(Page-level text extractions)
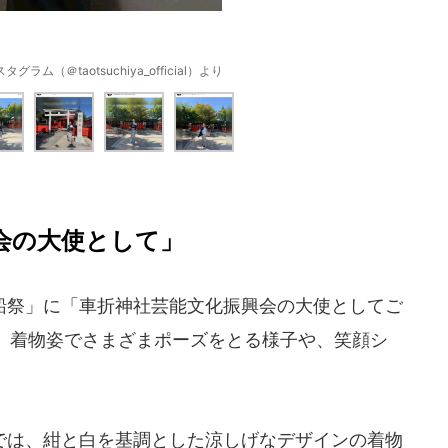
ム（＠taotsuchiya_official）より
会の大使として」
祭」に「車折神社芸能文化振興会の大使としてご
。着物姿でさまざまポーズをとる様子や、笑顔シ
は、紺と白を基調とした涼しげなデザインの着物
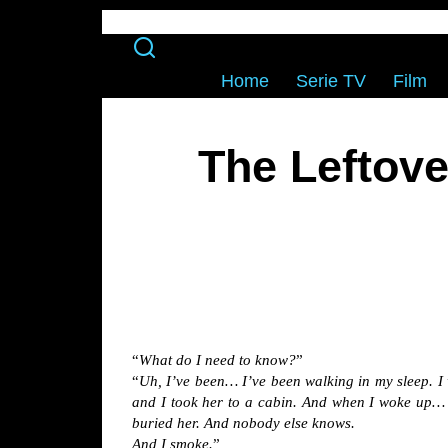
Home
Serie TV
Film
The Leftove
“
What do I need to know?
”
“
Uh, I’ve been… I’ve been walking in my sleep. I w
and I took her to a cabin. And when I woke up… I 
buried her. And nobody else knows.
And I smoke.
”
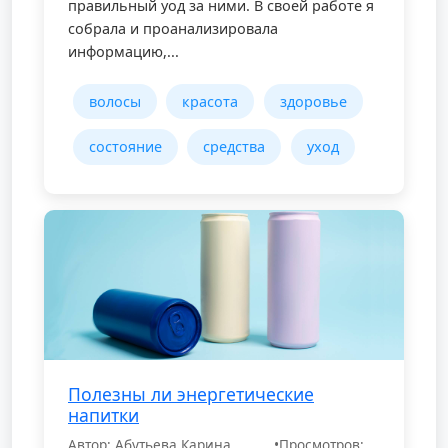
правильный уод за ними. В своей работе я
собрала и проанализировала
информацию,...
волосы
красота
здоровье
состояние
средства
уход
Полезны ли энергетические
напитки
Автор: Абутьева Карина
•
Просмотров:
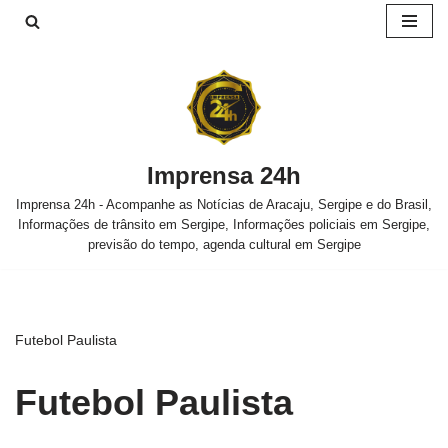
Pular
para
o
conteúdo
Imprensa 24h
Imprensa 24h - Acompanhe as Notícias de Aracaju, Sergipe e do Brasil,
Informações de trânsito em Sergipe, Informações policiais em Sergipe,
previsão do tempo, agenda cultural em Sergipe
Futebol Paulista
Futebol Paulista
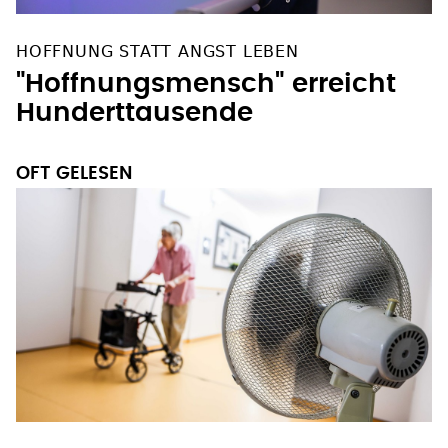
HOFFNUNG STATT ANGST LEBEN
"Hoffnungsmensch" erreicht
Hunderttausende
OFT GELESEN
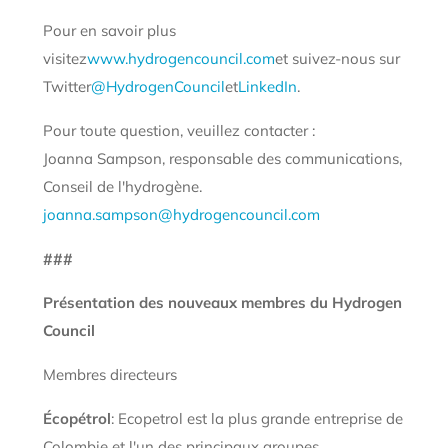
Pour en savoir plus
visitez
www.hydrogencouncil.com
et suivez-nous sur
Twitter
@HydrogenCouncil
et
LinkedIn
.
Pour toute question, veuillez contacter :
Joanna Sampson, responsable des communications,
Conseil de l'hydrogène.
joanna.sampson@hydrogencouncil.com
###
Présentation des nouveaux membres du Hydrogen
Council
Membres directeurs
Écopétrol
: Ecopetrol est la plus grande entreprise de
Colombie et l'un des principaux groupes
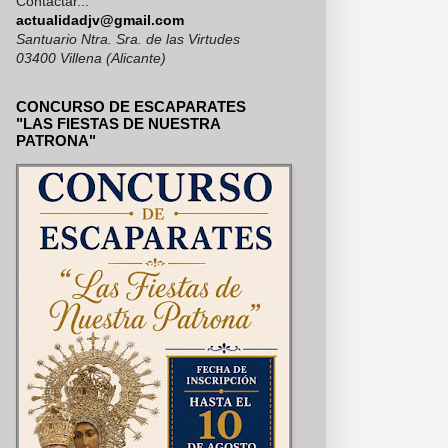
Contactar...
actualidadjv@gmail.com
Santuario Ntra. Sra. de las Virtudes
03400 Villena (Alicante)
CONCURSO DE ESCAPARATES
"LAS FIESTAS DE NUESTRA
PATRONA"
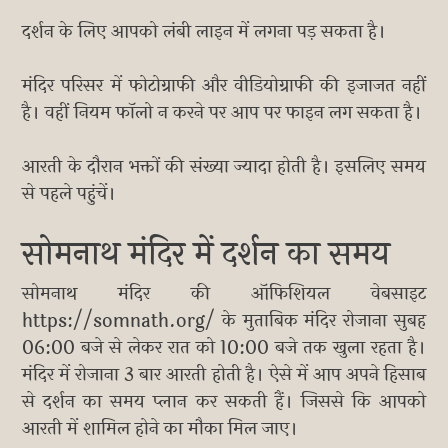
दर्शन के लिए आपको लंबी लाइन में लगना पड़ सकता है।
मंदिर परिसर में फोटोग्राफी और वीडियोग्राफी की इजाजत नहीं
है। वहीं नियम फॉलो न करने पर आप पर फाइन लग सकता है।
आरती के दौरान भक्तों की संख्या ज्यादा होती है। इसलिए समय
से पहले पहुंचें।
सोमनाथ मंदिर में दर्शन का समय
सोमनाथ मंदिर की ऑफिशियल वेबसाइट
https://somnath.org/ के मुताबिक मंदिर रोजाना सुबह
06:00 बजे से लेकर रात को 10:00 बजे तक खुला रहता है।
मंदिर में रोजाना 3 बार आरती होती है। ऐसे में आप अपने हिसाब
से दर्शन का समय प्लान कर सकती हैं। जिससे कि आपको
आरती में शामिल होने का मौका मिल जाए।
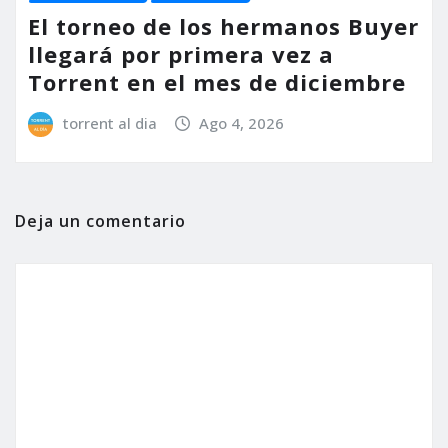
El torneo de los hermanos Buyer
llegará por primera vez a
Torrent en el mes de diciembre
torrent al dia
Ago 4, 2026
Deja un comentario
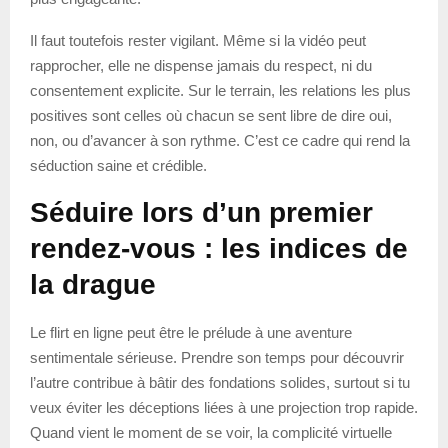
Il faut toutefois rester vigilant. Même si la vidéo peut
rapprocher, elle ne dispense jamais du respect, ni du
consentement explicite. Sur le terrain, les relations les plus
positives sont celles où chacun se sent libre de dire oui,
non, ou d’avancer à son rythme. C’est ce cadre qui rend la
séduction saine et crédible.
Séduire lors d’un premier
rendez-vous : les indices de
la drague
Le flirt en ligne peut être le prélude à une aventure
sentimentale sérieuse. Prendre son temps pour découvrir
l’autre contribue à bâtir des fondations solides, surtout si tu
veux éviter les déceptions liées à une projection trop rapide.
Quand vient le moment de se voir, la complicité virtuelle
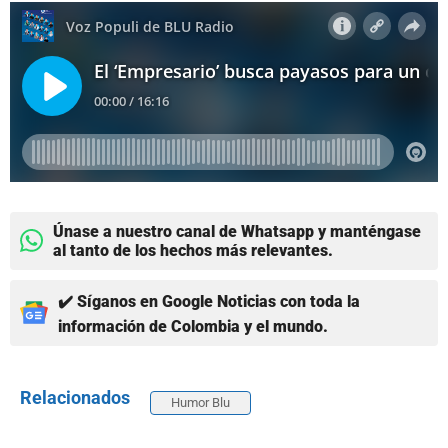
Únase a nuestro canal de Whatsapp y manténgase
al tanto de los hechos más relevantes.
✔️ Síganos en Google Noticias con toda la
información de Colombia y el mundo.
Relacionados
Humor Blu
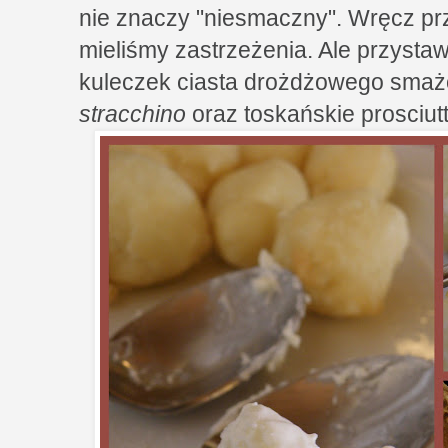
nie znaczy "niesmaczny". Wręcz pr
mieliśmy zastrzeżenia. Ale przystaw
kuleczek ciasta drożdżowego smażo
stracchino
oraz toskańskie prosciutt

* * *

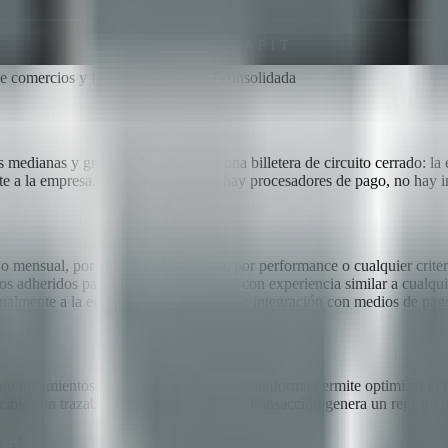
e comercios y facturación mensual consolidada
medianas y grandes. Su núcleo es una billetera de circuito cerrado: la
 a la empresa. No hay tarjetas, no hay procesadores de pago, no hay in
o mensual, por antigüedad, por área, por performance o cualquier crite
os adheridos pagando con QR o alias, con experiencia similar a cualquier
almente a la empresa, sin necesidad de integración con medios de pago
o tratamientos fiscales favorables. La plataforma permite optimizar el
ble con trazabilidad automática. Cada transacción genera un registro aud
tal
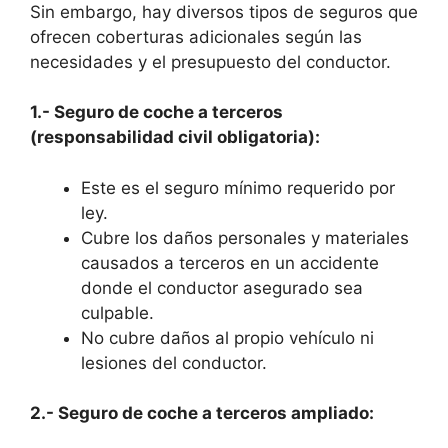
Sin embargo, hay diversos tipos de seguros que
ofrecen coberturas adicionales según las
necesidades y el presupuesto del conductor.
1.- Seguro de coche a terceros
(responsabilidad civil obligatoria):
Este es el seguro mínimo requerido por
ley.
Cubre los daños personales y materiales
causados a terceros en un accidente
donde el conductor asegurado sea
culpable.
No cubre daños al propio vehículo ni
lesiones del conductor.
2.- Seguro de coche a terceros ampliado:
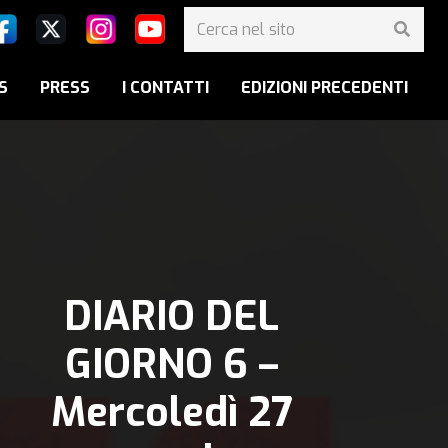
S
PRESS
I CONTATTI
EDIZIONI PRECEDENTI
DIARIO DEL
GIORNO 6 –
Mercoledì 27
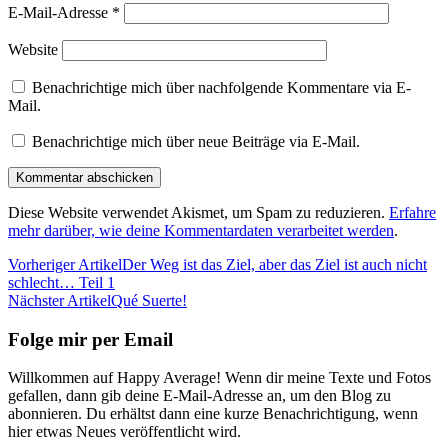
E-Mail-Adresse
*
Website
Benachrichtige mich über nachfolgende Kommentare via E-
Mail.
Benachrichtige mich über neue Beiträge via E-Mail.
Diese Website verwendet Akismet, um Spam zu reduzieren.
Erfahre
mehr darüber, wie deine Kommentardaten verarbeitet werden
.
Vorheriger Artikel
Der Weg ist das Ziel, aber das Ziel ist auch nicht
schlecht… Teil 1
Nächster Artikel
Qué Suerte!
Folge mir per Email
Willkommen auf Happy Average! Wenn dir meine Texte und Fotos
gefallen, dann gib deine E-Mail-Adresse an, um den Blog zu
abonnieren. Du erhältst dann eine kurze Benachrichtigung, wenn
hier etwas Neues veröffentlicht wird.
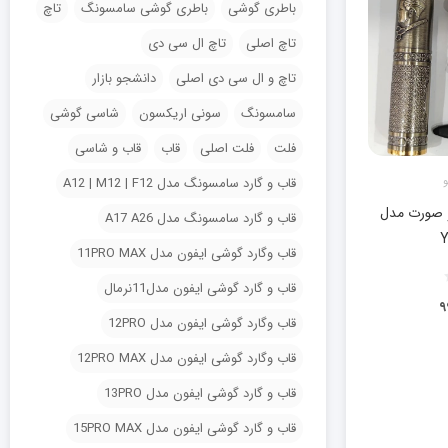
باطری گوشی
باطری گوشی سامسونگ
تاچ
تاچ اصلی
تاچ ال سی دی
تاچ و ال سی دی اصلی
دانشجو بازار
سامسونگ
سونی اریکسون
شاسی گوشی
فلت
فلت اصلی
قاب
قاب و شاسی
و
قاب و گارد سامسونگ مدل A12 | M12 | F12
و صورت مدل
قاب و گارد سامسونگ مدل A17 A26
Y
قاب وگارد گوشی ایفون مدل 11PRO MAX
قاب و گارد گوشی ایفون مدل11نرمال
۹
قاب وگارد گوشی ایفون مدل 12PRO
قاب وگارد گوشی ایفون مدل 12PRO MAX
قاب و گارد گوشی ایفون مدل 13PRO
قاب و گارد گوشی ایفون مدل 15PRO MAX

How to complete this task: Where a line of the records above holds the word "Website", copy that line.

Result:
Website
Diese Website verwendet Akismet, um Spam zu reduzieren.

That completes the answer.